Роман ушел в думы, а слух наполнял уверенный, твердый голос:
— Мы, коммунисты Севера, — это говорил новый секретарь, — мы должны дойти до сердца каждого трудящегося человека, вселить и укрепить в нем веру в наше дело. «После Ленина — по ленинскому пути» — этот лозунг, товарищи, не на один этап, не на сегодняшний отрезок времени, он на всю нашу жизнь!
Доходчиво и горячо говорил секретарь, говорил о хлебе, угле, чугуне, о заводах и шахтах, о союзе рабочих и крестьян, о Сталине, о Кирове, о Серго Орджоникидзе — видно, он хорошо знал, что происходит на Большой земле. Но ни слова не сказал секретарь о рыбе, о рыбаках, которые жизнь свою черпают и вытягивают сейчас из реки, ничего не сказал секретарь об охотниках, что всю зиму не выходят из урманов, из глубоких снегов, добывая пушнину. Ненцы словно окаменели в своих малицах, сидели неподвижно, чутко вслушиваясь в голос секретаря, но тот ничего не говорил об оленях.
— Я человек здесь новый, товарищи, — словно угадав мысли Романа, сказал секретарь. — И пока что заменяю тяжело заболевшего секретаря.
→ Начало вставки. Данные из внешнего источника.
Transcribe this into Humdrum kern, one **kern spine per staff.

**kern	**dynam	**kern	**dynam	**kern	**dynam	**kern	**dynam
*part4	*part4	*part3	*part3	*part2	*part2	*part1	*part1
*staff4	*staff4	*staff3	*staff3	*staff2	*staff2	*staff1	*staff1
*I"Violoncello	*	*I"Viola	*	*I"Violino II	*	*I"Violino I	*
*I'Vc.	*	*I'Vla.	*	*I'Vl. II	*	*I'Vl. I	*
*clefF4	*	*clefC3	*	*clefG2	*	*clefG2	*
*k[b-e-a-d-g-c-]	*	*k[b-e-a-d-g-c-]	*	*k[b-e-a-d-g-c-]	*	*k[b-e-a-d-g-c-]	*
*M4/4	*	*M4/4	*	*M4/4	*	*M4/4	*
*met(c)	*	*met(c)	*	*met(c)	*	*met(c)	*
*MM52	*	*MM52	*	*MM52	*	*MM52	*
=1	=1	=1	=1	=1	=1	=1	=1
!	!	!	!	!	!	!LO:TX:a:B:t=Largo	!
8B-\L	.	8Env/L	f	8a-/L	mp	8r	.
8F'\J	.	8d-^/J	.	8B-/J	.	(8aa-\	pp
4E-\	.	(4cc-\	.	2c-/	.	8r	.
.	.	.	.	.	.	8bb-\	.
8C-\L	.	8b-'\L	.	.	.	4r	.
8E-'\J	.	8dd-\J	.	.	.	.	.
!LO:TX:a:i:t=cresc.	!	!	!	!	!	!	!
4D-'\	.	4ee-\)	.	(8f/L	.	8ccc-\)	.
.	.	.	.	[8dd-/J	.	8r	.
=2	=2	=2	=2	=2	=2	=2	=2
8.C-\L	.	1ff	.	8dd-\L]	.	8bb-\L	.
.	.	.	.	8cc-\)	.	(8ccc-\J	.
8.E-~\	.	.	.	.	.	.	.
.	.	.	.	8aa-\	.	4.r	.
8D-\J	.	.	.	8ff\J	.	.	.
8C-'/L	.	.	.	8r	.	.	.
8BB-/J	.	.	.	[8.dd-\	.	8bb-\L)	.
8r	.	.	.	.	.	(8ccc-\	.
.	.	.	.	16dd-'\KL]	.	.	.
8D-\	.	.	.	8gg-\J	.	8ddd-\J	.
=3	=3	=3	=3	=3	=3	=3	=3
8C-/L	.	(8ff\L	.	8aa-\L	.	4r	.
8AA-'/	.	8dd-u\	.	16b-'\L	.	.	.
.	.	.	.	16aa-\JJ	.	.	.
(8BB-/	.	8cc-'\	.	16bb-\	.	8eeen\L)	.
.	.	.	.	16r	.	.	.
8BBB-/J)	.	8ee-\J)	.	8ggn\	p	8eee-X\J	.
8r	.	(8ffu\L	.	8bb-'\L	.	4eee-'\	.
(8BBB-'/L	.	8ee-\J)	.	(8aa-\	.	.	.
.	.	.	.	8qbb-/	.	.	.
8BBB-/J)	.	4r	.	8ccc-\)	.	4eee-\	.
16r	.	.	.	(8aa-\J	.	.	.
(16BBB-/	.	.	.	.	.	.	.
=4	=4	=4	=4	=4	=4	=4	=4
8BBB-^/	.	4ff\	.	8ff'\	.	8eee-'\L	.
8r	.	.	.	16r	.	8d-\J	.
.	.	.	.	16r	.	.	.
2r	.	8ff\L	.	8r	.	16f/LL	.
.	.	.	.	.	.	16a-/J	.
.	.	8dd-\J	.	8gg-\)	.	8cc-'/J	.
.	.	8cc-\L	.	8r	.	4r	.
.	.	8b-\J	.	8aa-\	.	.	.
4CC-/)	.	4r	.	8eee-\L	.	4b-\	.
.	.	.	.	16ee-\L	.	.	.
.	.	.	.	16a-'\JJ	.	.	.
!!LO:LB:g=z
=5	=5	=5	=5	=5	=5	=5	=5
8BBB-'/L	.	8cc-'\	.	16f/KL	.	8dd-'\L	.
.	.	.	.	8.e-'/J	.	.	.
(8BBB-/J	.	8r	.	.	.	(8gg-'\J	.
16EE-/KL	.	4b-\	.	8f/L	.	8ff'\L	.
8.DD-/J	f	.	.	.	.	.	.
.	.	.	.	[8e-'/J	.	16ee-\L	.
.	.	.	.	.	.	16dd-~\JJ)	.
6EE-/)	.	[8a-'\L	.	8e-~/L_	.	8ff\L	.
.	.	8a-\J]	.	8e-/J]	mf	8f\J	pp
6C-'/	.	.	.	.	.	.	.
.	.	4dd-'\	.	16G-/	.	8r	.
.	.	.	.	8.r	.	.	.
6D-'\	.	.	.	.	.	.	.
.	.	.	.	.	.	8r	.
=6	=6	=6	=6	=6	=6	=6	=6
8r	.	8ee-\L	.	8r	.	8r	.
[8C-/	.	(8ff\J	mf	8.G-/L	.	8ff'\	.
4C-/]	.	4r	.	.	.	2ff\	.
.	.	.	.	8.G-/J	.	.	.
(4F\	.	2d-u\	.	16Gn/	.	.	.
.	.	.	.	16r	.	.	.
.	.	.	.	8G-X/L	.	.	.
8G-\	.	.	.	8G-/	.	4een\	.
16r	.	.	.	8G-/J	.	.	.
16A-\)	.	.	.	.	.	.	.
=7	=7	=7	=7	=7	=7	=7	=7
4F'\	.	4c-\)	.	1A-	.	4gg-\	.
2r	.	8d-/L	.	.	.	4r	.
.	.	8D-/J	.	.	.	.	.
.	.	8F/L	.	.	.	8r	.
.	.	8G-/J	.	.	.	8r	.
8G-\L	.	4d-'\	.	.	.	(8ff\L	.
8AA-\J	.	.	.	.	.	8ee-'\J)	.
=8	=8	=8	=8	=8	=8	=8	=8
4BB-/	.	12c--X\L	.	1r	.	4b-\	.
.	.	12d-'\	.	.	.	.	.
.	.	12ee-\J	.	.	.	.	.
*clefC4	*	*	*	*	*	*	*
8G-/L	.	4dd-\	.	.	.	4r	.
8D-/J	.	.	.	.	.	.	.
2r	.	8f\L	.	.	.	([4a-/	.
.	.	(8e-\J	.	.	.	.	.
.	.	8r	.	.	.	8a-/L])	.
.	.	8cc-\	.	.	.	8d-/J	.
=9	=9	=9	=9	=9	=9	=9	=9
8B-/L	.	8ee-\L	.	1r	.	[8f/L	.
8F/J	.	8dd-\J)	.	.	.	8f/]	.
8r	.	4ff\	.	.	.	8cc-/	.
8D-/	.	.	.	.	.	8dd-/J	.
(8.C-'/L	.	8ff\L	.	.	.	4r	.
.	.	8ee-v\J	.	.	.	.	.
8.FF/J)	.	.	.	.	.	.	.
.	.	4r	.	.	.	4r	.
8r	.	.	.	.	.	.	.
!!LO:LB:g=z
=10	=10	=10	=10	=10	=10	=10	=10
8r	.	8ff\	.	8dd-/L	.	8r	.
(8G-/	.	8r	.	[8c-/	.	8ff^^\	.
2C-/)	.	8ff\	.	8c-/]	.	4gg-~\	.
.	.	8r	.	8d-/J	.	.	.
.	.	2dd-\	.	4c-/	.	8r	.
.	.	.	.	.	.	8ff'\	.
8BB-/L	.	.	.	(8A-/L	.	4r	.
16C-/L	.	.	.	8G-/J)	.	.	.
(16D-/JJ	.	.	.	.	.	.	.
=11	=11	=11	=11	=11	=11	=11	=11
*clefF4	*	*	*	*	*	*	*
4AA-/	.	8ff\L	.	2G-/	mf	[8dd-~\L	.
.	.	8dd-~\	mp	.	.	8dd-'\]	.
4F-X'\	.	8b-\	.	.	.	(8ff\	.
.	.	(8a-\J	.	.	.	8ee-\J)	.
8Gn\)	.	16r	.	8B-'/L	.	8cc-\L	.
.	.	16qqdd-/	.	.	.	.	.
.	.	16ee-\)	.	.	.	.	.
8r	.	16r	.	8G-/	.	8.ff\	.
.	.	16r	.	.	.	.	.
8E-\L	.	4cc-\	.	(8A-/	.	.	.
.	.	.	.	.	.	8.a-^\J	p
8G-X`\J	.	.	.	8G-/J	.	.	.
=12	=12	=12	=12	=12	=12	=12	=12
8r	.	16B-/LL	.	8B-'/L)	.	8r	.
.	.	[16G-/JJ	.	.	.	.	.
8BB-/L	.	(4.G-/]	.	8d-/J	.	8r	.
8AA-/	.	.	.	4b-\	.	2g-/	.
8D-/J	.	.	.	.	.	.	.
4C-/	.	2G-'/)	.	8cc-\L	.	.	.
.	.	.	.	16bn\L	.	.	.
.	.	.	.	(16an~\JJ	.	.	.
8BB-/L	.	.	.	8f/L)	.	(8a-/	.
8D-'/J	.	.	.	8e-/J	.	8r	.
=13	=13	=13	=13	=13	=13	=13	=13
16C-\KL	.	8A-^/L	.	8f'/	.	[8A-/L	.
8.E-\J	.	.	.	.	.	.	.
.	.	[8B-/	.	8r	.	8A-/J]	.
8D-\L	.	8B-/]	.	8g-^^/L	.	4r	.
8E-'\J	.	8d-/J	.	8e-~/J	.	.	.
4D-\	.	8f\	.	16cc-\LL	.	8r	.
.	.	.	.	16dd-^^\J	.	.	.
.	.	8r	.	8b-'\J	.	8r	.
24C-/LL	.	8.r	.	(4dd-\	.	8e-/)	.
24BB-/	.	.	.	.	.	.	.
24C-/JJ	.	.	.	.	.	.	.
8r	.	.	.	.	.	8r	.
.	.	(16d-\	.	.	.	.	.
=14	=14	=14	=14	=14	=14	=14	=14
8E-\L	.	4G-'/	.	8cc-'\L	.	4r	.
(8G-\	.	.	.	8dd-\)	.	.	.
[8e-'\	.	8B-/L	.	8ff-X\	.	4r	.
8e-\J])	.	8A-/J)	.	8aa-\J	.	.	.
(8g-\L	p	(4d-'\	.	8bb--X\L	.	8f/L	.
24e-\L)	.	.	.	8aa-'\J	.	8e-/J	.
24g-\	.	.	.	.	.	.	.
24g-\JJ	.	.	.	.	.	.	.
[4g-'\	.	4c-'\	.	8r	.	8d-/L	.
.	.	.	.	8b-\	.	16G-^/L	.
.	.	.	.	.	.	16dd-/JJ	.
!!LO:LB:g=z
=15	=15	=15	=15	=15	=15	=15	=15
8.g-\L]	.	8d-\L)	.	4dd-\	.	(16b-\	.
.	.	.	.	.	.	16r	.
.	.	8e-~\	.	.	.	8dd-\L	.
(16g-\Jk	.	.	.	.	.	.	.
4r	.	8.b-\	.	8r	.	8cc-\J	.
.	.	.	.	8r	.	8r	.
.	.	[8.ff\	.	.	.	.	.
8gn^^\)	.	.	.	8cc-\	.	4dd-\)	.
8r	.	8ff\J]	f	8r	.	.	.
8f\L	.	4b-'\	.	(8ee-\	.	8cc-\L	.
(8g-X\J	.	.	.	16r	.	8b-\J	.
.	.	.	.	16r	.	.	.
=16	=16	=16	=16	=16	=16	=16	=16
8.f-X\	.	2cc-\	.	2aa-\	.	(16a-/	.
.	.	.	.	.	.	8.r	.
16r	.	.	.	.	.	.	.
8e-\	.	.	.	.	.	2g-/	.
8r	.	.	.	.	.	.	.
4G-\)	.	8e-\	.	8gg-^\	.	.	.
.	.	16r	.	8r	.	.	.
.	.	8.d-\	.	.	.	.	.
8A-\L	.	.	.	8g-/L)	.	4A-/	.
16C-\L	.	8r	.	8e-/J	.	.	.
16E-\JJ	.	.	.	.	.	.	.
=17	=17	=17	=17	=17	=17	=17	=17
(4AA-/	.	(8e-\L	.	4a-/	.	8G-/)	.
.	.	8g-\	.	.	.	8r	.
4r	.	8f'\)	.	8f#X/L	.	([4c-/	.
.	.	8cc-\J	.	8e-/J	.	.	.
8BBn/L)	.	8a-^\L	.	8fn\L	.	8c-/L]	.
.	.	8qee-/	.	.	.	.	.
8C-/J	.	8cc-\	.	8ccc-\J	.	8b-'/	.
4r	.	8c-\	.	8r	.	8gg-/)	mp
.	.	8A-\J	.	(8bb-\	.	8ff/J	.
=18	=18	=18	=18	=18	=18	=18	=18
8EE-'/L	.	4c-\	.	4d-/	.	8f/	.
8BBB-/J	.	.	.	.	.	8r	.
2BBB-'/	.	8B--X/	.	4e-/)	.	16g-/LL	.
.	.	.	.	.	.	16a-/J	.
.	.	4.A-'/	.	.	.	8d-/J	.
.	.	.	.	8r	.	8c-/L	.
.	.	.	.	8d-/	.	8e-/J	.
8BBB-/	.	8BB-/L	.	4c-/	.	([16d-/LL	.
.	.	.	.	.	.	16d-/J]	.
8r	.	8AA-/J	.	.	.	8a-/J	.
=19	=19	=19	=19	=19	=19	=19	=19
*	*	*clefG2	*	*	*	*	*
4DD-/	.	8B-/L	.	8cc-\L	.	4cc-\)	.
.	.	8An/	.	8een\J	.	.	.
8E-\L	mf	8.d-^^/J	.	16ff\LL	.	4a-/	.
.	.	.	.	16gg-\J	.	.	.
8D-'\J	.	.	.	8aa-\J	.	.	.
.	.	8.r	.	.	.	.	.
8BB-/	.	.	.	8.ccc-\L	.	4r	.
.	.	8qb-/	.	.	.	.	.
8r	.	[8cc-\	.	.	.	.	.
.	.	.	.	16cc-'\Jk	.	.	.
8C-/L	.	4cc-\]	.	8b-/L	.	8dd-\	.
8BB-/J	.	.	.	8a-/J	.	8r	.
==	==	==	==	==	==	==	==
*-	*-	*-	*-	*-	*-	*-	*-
Многое из того, что происходит в районе, мне неизвестно. Я понимаю, что трудно принимать чужого, — он по-доброму усмехнулся, — пришлого человека. Но дело не терпит, в области не стали ждать конференции и назначили меня к вам. Поэтому, товарищи, прошу вас честно, по-партийному, по-ленински рассказать о трудностях, о положении дел в ваших организациях.
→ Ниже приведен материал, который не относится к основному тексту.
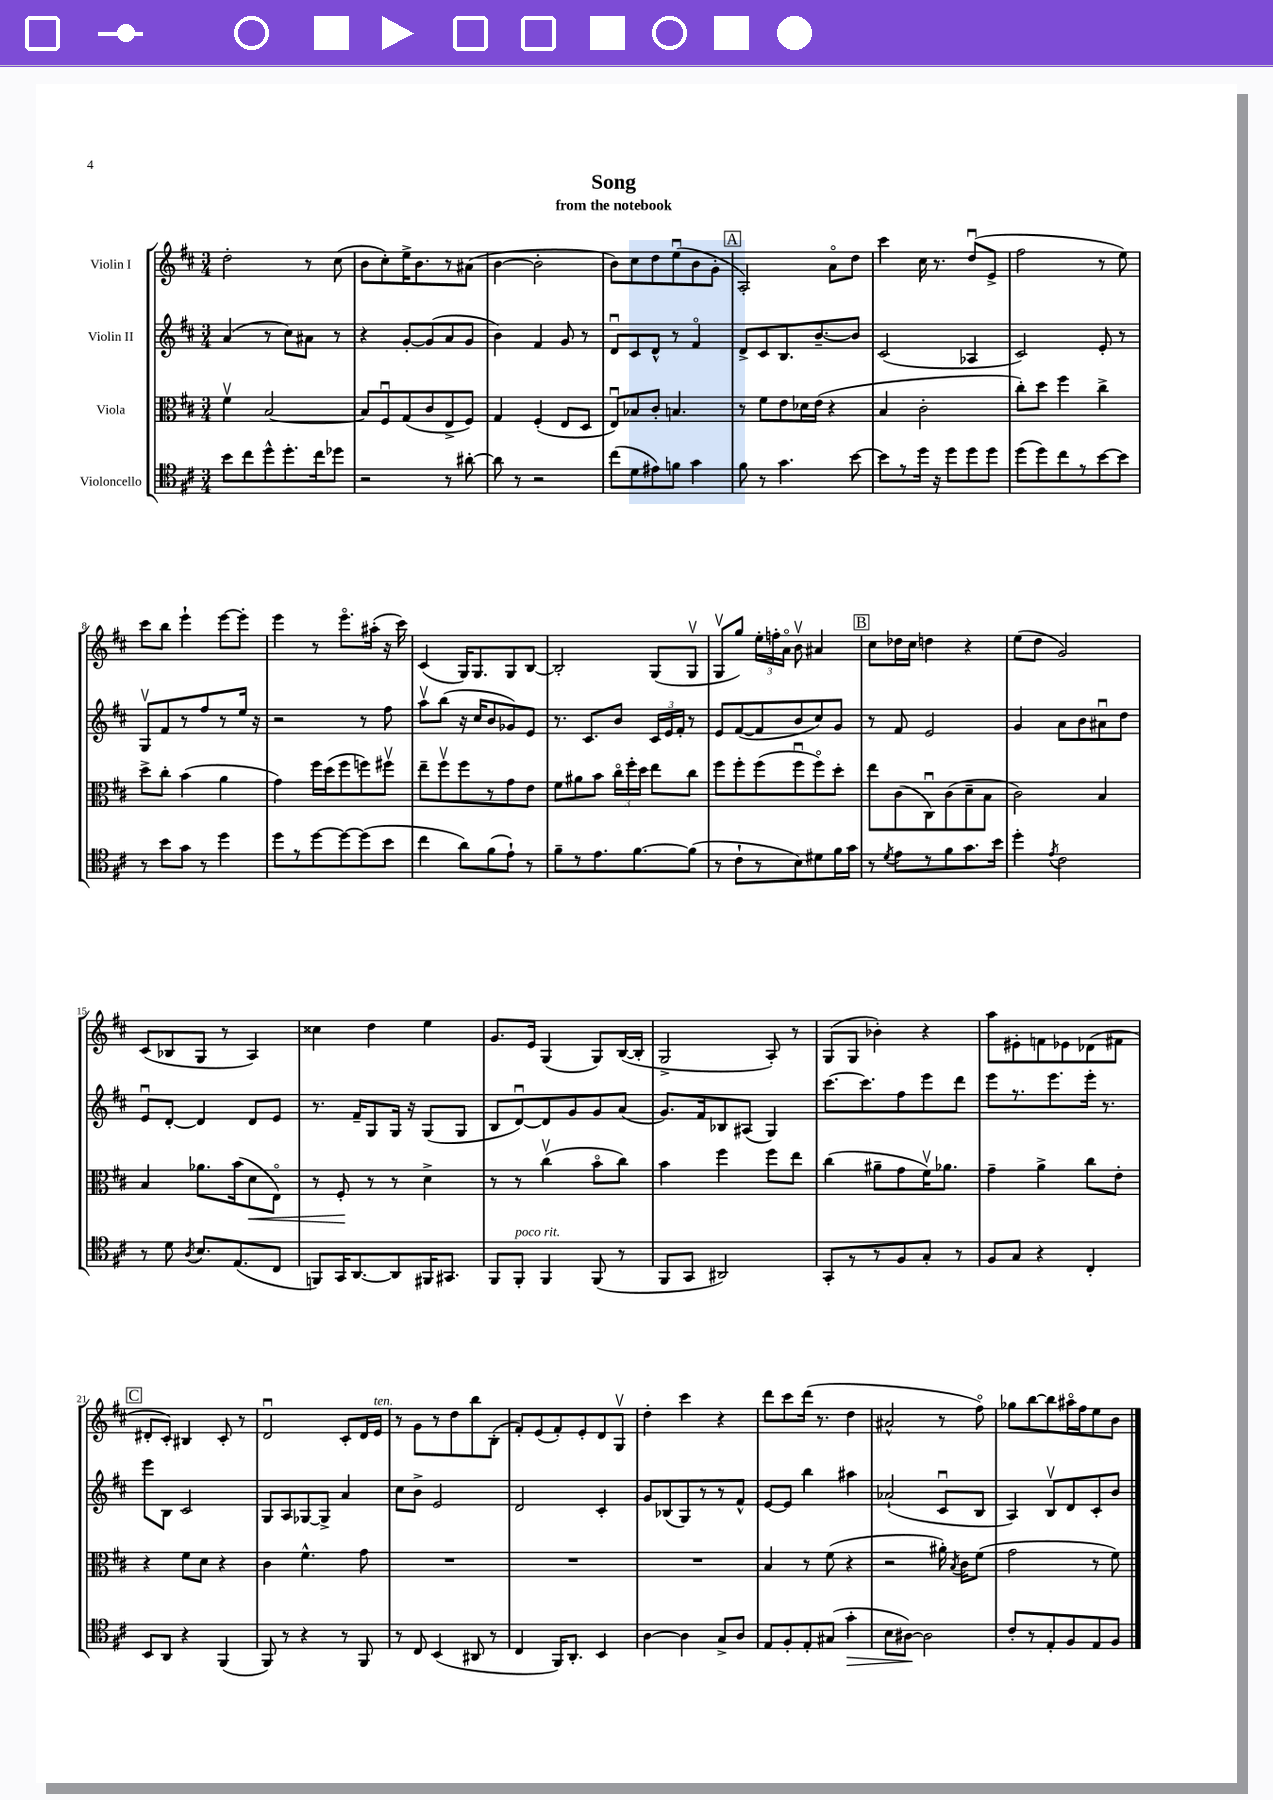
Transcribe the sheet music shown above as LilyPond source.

Недолго мялись активисты. Роман Иванович не стал подниматься на трибуну, просто вышел к столу и, одернув пиджак, волнуясь, перебегая от одного к другому, заговорил о наболевшем. Он поведал о большом своем селе, о Мужах, что издавна было центром зырян на Оби. Роман не жаловался и не прибеднялся, когда говорил о рыбе, о рыбных угодьях, о пушном промысле, о малосильности хозяйства, о бескормице. Говорил открыто и жестко — все как есть. Нет школы, вовсе нет, та, что была при церкви, закрыта. И совсем мало грамотных, а в темноте как строить новую жизнь? Ходишь, будто по лесу в темную ночь. Нет больницы, да какой там больницы, медпункта нет, до сих пор к больному ведут бабку, знахарку. Если царская власть держала людей в темноте, то мы, коммунисты, должны дать школу. Мы должны дать им врача и фельдшера, мы должны беречь здоровье и жизнь людей. И перед Романом вставал ползущий на коленках, весь скрюченный, как корешок, голубоглазый Илька, и похудевшая, с горящим лицом, тающая на глазах Сандра, и простуженный Сенька Германец, и чесоточные ребятишки, и медленно угасающие старики. А сколько умирает остяков — от трахомы, от чахотки, от всяческой заразы? Доктор нужен — лечить, учитель нужен — осветить темноту жизни.
— Не станет жизнь новой, если продолжать все по-старому, — так сказал Роман Иванович и увидел, что секретарь быстро пишет в свой блокнот. — Не станет она новой у малограмотных, которые не могут прочитать газету, не станет новой, пока в ней знахари и знахарки, шаманы и бабки-повитухи и костоправы-коновалы.
Один из обдорян, израненный колчаковскими шашками, едва выживший, с горячими незатухающими глазами и хриплым голосом, задыхаясь от ненависти, прервал Романа:
— Брось! Ты это брось, Роман Иваныч. Лекари тебе и пекари, учителя тебе и няньки! Брось, не время еще — нужно контр-ру, — он зарычал и заскрежетал зубами, — контр-рру, рас-падли-нуу выдирать. Выжигать… Огнем… огнем… железом… Забыл, что горел в барже смерти… Забыл, что стал Куш-Юром…
Впервые Романа Ивановича при всех назвали Гологоловым, но не дразня, а напоминая, что остались еще враги.
— Да! Да! — шевельнулись ненцы в малицах, приподняли веки, ожили у них лица. — У нас в стойбищах, в юртах много дурных людей. Старшины живы, шаманы камлают, да! Хозяева работников, батраков держат… Стада свои прячут.
— Знаете, где прячут? — резко спросил секретарь.